Patterns of Use of Perioperative ACE Inhibitors in CABG Surgery with Cardiopulmonary Bypass: Effects on In-Hospital Morbidity and Mortality

2012 
Background —Despite proven benefit in ambulatory patients with ischemic heart disease, the pattern of use of ACE inhibitors (ACEI) in coronary artery bypass graft (CABG) surgery has been erratic and controversial. Methods and Results —This is a prospective observational study of 4224 patients undergoing CABG surgery. The cohort included 1838 patients receiving ACEI therapy prior to surgery and 2386 (56.5%) without ACEI exposure.
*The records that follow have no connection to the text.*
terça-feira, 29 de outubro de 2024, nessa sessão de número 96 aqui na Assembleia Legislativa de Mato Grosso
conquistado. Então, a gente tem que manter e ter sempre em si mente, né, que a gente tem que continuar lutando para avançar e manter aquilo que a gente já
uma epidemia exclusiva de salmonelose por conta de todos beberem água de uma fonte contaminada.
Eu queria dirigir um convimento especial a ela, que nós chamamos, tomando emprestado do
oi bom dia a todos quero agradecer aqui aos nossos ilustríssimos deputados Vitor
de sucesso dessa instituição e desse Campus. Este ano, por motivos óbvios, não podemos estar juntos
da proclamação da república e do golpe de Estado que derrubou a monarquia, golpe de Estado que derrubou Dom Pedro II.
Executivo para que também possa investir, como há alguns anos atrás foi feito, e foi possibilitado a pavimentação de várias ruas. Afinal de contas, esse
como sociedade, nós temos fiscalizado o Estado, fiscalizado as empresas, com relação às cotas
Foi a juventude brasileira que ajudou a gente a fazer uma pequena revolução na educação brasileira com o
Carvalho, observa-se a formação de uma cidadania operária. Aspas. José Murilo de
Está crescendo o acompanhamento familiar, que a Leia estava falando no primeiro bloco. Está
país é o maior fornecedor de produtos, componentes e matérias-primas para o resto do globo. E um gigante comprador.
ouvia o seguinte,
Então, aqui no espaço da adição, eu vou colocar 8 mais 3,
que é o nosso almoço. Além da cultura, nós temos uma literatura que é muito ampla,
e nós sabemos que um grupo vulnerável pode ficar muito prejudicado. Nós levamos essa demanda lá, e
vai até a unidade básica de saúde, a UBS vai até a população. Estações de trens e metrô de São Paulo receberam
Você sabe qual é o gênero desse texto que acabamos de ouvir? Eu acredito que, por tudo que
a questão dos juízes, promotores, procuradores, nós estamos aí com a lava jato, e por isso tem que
Postoperatively, the pattern of ACEI use yielded four groups: Continuation 915 (21.7%); Withdrawal 923 (21.8%); Addition 343 (8.1%); and No-ACEI 2043 (48.4%). Continuous treatment with ACEI vs. no-ACEI was associated with substantive reductions of risk of non-fatal events (adjusted odds ratio (OR) for the composite outcome: (0.69[0.52-0.91]; p=0.009) and cardiovascular event (0.64[0.46-0.88]; p=0.006). Addition of ACEI de novo postoperatively compared to no-ACEI therapy was also associated with a significant reduction of risk in composite outcome (0.56[0.38-0.84]; p=0.004) and cardiovascular event (0.63[0.40-0.97]; p=0.04). On the other hand, continuous treatment of ACEI vs. withdrawal of ACEI was associated with decreased risk of the composite outcome (0.50[0.38-0.66]); p<0.001] as well as decrease in cardiac and renal events (p < 0.001 and p = 0.005, respectively). No differences in in-hospital mortality and cerebral event were noted. Conclusions —Our study suggests that withdrawal of ACEI treatment after CABG surgery is associated with non-fatal in-hospital ischemic events. Further, continuation of ACEI or de novo ACEI therapy early after cardiac surgery is associated with improved in-hospital outcomes.